Sunday, August 5, 2012

Excuse me, but your submarine is on fire...




I swear, as long as I live, I’ll never quite understand people and what makes them do astoundingly stupid things.

As you may have already known, back on May 23d of this year there was a fire aboard a US Navy attack submarine, USS Miami (SSN-755) as she was in drydock at Portsmouth Naval Shipyard in Kittery, Maine. The Los Angeles-class sub was at the yard to undergo a scheduled 20-month overhaul and upgrade. The fire broke out in the forward area of the sub, damaging the torpedo room and control room. The fire took over 12 hours to extinguish through the exhaustive efforts of firefighters from several departments, and at least seven firefighters were injured fighting the blaze.

The ship sustained over $400 million in damages. At the time she was built she cost roughly $900 million. The Navy actually considered scrapping the ship instead of repairing it. And to add insult to injury, there was a second, much smaller fire that ignited on the drydock cradle the ship is resting on that occurred on June 16th but caused no additional damage.



                                                 Images of the original fire being fought

The plot thickened. It turned out that the fires were intentionally set by a shipyard worker in the midst of an anxiety attack who wanted to get out of work early. I kid you not. 

Seriously. Digest that morsel a minute. A shipyard worker being treated for anxiety and depression, taking at least 4 different medications, who wanted out of work, sets fire to a nuclear-powered warship of the United States Navy not once, but twice. Casey James Fury, 24, of Portsmouth, N.H., faces up to life in prison if convicted of two counts of arson in the fires.

                                                               I wanted to go home...

Fury, who was working on the sub as a painter and sandblaster, initially denied starting the fires but eventually acknowledged his involvement. He admitted setting the May 23 fire while taking a lie-detector test and being told by the examiner he wasn't being truthful. Fury told an agent for the Naval Criminal Investigative Service, that "his anxiety started getting really bad," so he grabbed his cigarettes and a lighter, walked up to a bunk room and set fire to some rags on the top bunk. Fury said he set the second fire after getting anxious over a text-message exchange with an ex-girlfriend about a man she had started seeing. He wanted to leave work early, so he took some alcohol wipes and set them on fire outside the submarine.
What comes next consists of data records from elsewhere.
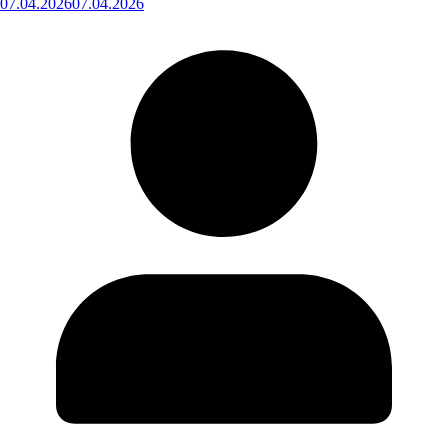
07.04.2026
07.04.2026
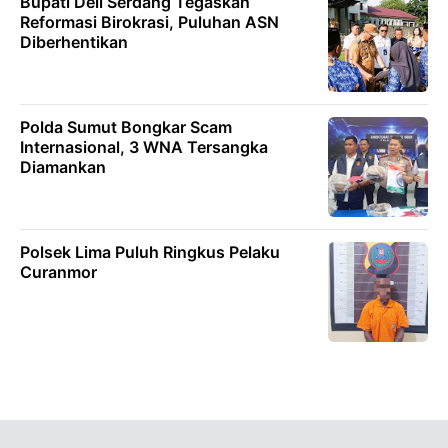
Bupati Deli Serdang Tegaskan
Reformasi Birokrasi, Puluhan ASN
Diberhentikan
Polda Sumut Bongkar Scam
Internasional, 3 WNA Tersangka
Diamankan
Polsek Lima Puluh Ringkus Pelaku
Curanmor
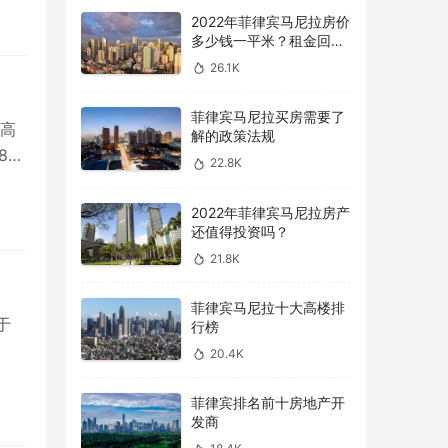
2022年菲律宾马尼拉房价
多少钱一平米？租金回报
率怎么样？
26.1K
菲律宾马尼拉买房需要了
于高
解的政策法规
86
22.8K
2022年菲律宾马尼拉房产
还值得投资吗？
21.8K
菲律宾马尼拉十大高楼排
力于
行榜
20.4K
菲律宾排名前十房地产开
发商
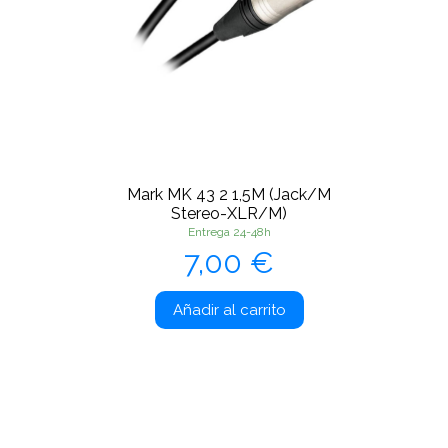
Mark MK 43 2 1,5M (Jack/M
Stereo-XLR/M)
Entrega 24-48h
Precio
7,00 €
Añadir al carrito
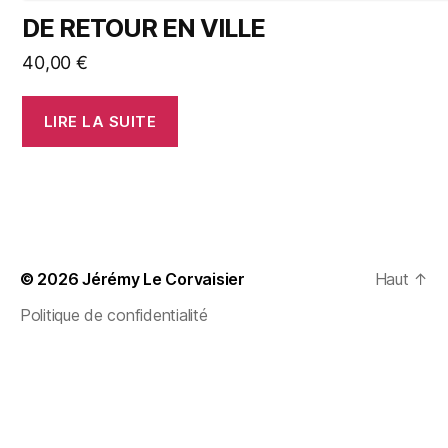
DE RETOUR EN VILLE
40,00
€
LIRE LA SUITE
© 2026
Jérémy Le Corvaisier
Haut
↑
Politique de confidentialité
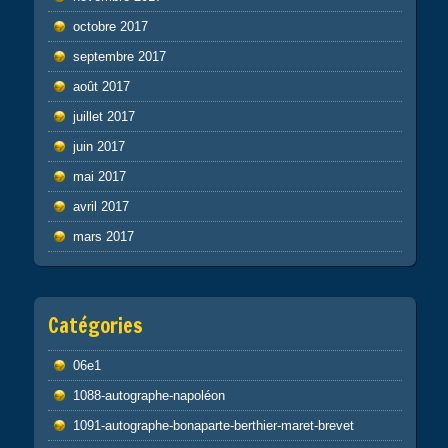
octobre 2017
septembre 2017
août 2017
juillet 2017
juin 2017
mai 2017
avril 2017
mars 2017
Catégories
06e1
1088-autographe-napoléon
1091-autographe-bonaparte-berthier-maret-brevet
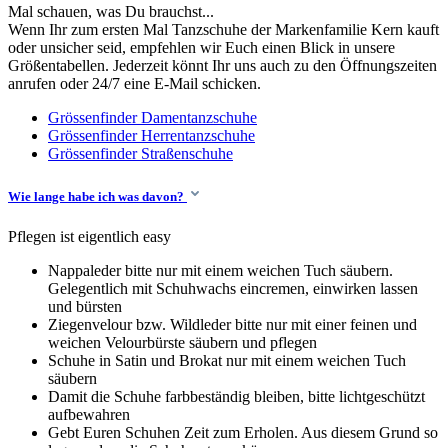
Mal schauen, was Du brauchst...
Wenn Ihr zum ersten Mal Tanzschuhe der Markenfamilie Kern kauft
oder unsicher seid, empfehlen wir Euch einen Blick in unsere
Größentabellen. Jederzeit könnt Ihr uns auch zu den Öffnungszeiten
anrufen oder 24/7 eine E-Mail schicken.
Grössenfinder Damentanzschuhe
Grössenfinder Herrentanzschuhe
Grössenfinder Straßenschuhe
Wie lange habe ich was davon?
Pflegen ist eigentlich easy
Nappaleder bitte nur mit einem weichen Tuch säubern.
Gelegentlich mit Schuhwachs eincremen, einwirken lassen
und bürsten
Ziegenvelour bzw. Wildleder bitte nur mit einer feinen und
weichen Velourbürste säubern und pflegen
Schuhe in Satin und Brokat nur mit einem weichen Tuch
säubern
Damit die Schuhe farbbeständig bleiben, bitte lichtgeschützt
aufbewahren
Gebt Euren Schuhen Zeit zum Erholen. Aus diesem Grund so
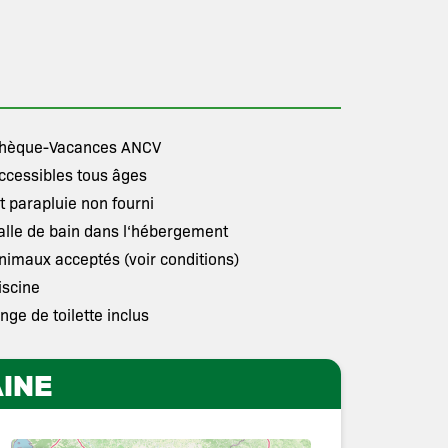
hèque-Vacances ANCV
ccessibles tous âges
it parapluie non fourni
alle de bain dans l‘hébergement
nimaux acceptés (voir conditions)
iscine
inge de toilette inclus
INE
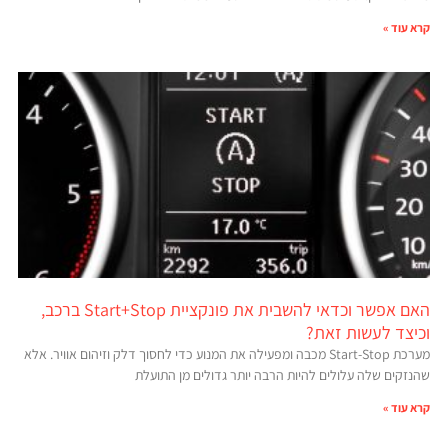
קרא עוד »
האם אפשר וכדאי להשבית את פונקציית Start+Stop ברכב,
וכיצד לעשות זאת?
מערכת Start-Stop מכבה ומפעילה את המנוע כדי לחסוך דלק וזיהום אוויר. אלא
שהנזקים שלה עלולים להיות הרבה יותר גדולים מן התועלת
קרא עוד »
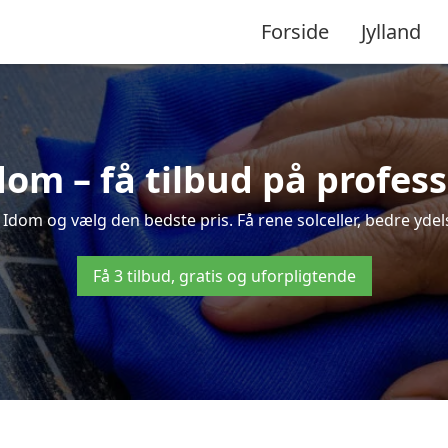
Forside
Jylland
Idom – få tilbud på profes
i Idom og vælg den bedste pris. Få rene solceller, bedre ydelse
Få 3 tilbud, gratis og uforpligtende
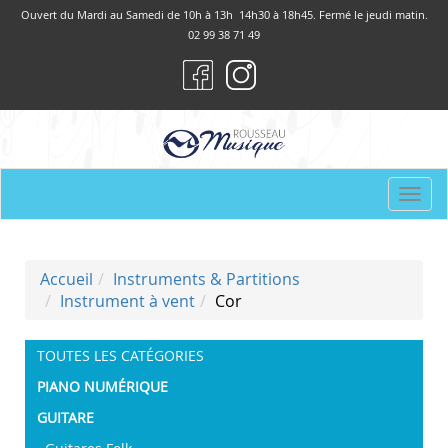
Panneau de gestion des cookies
Ouvert du Mardi au Samedi de 10h à 13h 14h30 à 18h45. Fermé le jeudi matin.
02 99 38 71 49
Togg
navi
Accueil
Instruments & Partitions
Instrument à vent
Cor
TOUTES LES CATÉGORIES
PIANO NUMÉRIQUE
GUITARE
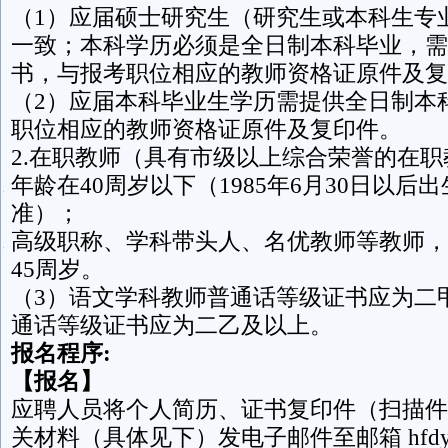
（1）应届硕士研究生（研究生或本科生专
一致；本科学历必须是全日制本科毕业，需
书，与报考职位相应的教师资格证原件及复
（2）应届本科毕业生学历需提供全日制本
职位相应的教师资格证原件及复印件。
2.在职教师（具有市级以上综合荣誉的在
年龄在40周岁以下（1985年6月30日以后
准）；
高级职称、学科带头人、名优教师等教师，
45周岁。
（3）语文学科教师普通话等级证书应为二
通话等级证书应为二乙及以上。
报名程序:
【报名】
应聘人员将个人简历、证书复印件（扫描件
关材料（具体见下）发电子邮件至邮箱 hfdyxx2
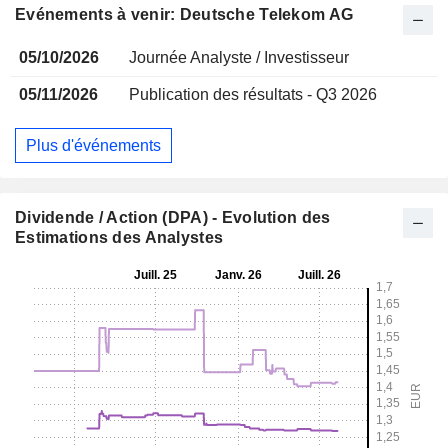
Evénements à venir: Deutsche Telekom AG
05/10/2026
Journée Analyste / Investisseur
05/11/2026
Publication des résultats - Q3 2026
Plus d'événements
Dividende / Action (DPA) - Evolution des
Estimations des Analystes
Fury said he initially lied about setting the fires "because he was scared and because everything was blurry to him and his memory was impacted due to his anxiety and the medication he was taking at the time". 

Seriously.

Now, I’m sure by now a good many of you are just a tad pissed off. But wait, there’s more.

I have a bit of an inside connection to this whole fracas. The drydock where USS Miami has been being worked on for the previous couple months before the fires was pretty much my old backyard. By that, I mean that my old house was about a quarter mile away from the drydock. I lived in Kittery, Maine from October 1983 to January of 1988. For part of that time I lived across the street from the base entrance, but for my final couple years I lived on the base itself, on the back side by the river, a little ways off from the drydocks. I used to have 3 to 5 ships at a time with live nuclear reactors in close proximity to my front door. I’m frankly blown away that something like this could happen.

                                             Aerial view of Portsmouth Naval Shipyard
 
Furthermore, one of my friends from high school, who is a Lieutenant with the Newington, NH Fire Department, was one of the dozens of firefighters called to the scene. In his typically dry fashion, Tommy McQuade said, “So item #5439 on the bucket list, "Fight fire on a nuclear submarine" can be checked off now.”.
 Another firefighter, Eric "Boats" Hardy of the Shipyard's own fire department, also a schoolmate of mine and a Navy veteran himself, was one of the injured. Eric hurt his back & shoulder grabbing a fellow firefighter who lost his grip in the escape trunk ladder well and was free-falling to the floor 3 decks below. Eric's quick grab saved his partner and he was able to hold him until the other firefighter was able to grab hold on his own.
                                                                Eric "Boats" Hardy
                                       
Newington Fire Lt. Tommy McQuade accept a copy of a US Senate Resolution from US Senators Jeanne Shaheen and Kelly Ayotte who held a ceremony at Prescott Park in Portsmouth recognizing the bravery and dedication of firefighters in battling the May fire at the Portsmouth Naval Shipyard on board the nuclear attack submarine USS Miami.
The more I think about this the angrier I get. Half a billion dollars in damages. A potential nuclear episode averted. Dozens of people endangered and seven injured. All because a dude went a bit nutso for a few minutes and wanted to go home.

And folks wonder why my faith in humanity is quite often shaky at best.

1 comment:

Brooke said...

Cannot. Express. Anger...

I just want to shove this ass into the reactor!